Pedro Cuatrecasas (1936–2025) | Nature Biotechnology

Pedro was born in Madrid on September 27, 1936. In late 1939, his parents brought the family to Paris to escape fascist terror in Spain through a harrowing journey across the Pyrenees. Fearing a Nazi invasion, they fled to Columbia in 1940 and moved to Chicago in 1947. Pedro began undergraduate studies at Princeton University in 1954, but found it mind-numbing and soon transferred to Washington University in St. Louis. He stayed there to attend medical school, graduating in 1962. Pedro's interest in medical research was influenced by Washington University giants such as Carl and Gertie Corey, Bill Daughaday, Dave Kipnis, Oliver Lowery, Arthur Kornberg and Jack Strominger, as well as his classmates Stuart Kornfeld and Phil Majerus. After graduating from medical school, Pedro went to Johns Hopkins University for an internship and residency in internal medicine, determined to improve public health.

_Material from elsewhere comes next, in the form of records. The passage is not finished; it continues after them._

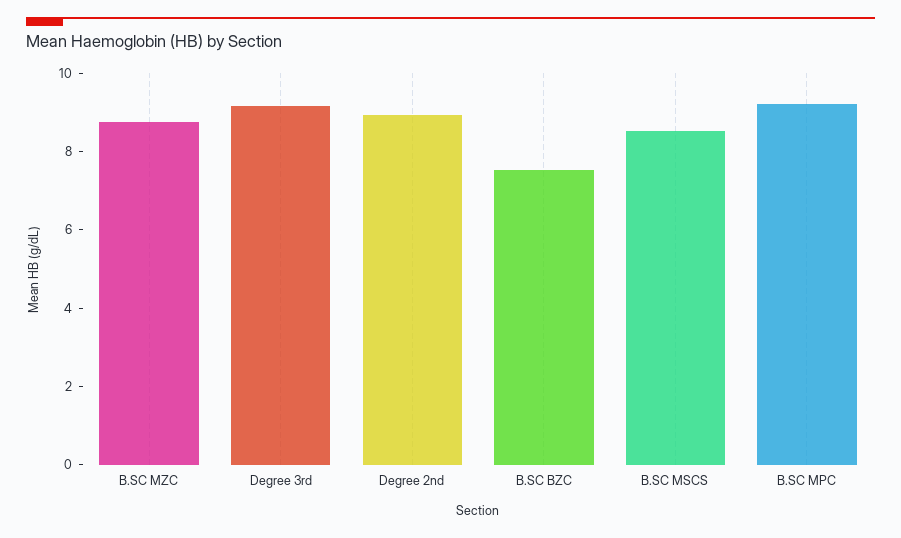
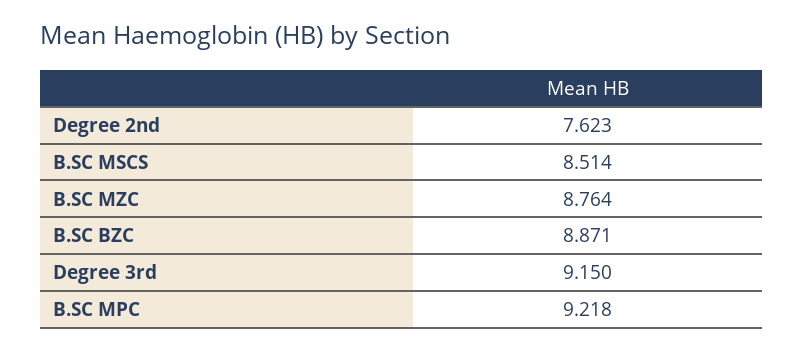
  {
    "B.SC MZC": 8.764,
    "Degree 3rd": 9.15,
-   "Degree 2nd": 9,
+   "Degree 2nd": 7.623,
-   "B.SC BZC": 7.5,
+   "B.SC BZC": 8.871,
    "B.SC MSCS": 8.514,
    "B.SC MPC": 9.218
  }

Pedro made his first major discovery while a resident. Noting that numerous patients under his care had problems with dairy products, he, along with trainee Dean Lockwood and medical student Jack Caldwell, developed a test for lactose intolerance based on measurements of blood glucose and lactase levels in small intestinal biopsies. This work is the first report of lactose intolerance.1 — found that about half of the 50 study participants had lactose intolerance due to lactase deficiency and was conducted without any external funding, technical assistance or faculty supervision.